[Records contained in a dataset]
________________

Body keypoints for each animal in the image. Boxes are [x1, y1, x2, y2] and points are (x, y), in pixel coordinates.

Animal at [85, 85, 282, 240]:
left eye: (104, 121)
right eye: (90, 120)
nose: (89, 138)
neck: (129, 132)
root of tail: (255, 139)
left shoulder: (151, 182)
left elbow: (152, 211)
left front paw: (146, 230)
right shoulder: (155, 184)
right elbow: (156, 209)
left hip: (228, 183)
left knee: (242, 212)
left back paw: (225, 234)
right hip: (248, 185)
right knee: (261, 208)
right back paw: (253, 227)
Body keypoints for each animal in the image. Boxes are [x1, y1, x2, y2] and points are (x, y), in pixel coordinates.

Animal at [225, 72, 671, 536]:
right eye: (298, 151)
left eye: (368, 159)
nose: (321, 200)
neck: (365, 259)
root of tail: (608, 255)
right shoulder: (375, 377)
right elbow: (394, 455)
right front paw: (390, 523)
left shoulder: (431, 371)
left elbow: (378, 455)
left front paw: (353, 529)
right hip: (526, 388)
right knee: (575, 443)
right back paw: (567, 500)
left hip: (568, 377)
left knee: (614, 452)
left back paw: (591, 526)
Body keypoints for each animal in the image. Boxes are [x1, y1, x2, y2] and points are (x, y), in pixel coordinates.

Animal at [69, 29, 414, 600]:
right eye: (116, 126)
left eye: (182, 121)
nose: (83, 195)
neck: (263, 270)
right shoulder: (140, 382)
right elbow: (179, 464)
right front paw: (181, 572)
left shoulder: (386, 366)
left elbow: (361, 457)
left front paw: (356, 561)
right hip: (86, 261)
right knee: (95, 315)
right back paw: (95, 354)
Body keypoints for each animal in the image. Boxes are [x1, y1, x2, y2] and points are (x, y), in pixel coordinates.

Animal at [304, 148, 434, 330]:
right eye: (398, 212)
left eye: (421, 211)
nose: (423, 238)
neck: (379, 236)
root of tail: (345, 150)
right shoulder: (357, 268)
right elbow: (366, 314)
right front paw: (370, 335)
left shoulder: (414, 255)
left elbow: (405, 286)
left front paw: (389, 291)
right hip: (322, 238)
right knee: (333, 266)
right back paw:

________________

● Exercise aim
Line by line, please reproduce the records exactly.

● Exercise result
Body keypoints for each animal in the image. Boxes are [x1, y1, x2, y2] and points are (x, y), in pixel coordinates.

Animal at [85, 85, 282, 240]:
left eye: (104, 121)
right eye: (90, 120)
nose: (89, 138)
neck: (129, 132)
root of tail: (255, 139)
left shoulder: (151, 182)
left elbow: (152, 211)
left front paw: (146, 230)
right shoulder: (155, 184)
right elbow: (156, 209)
left hip: (228, 183)
left knee: (242, 212)
left back paw: (225, 234)
right hip: (248, 185)
right knee: (261, 208)
right back paw: (253, 227)
Body keypoints for each animal in the image. Boxes are [x1, y1, x2, y2] and points are (x, y), in pixel coordinates.

Animal at [225, 72, 671, 536]:
right eye: (298, 151)
left eye: (368, 159)
nose: (321, 200)
neck: (365, 259)
root of tail: (608, 255)
right shoulder: (375, 377)
right elbow: (394, 455)
right front paw: (390, 523)
left shoulder: (431, 371)
left elbow: (378, 455)
left front paw: (353, 529)
right hip: (526, 388)
right knee: (575, 443)
right back paw: (567, 500)
left hip: (568, 377)
left knee: (614, 452)
left back paw: (591, 526)
Body keypoints for each animal in the image. Boxes are [x1, y1, x2, y2] and points are (x, y), in pixel coordinates.

Animal at [69, 29, 414, 600]:
right eye: (116, 126)
left eye: (182, 121)
nose: (83, 195)
neck: (263, 270)
right shoulder: (140, 382)
right elbow: (179, 464)
right front paw: (181, 572)
left shoulder: (386, 366)
left elbow: (361, 457)
left front paw: (356, 561)
right hip: (86, 261)
right knee: (95, 315)
right back paw: (95, 354)
Body keypoints for each animal in the image. Boxes are [x1, y1, x2, y2] and points are (x, y), in pixel coordinates.

Animal at [304, 148, 434, 330]:
right eye: (398, 212)
left eye: (421, 211)
nose: (423, 238)
neck: (379, 236)
root of tail: (345, 150)
right shoulder: (357, 268)
right elbow: (366, 314)
right front paw: (370, 335)
left shoulder: (414, 255)
left elbow: (405, 286)
left front paw: (389, 291)
right hip: (322, 238)
right knee: (333, 266)
right back paw:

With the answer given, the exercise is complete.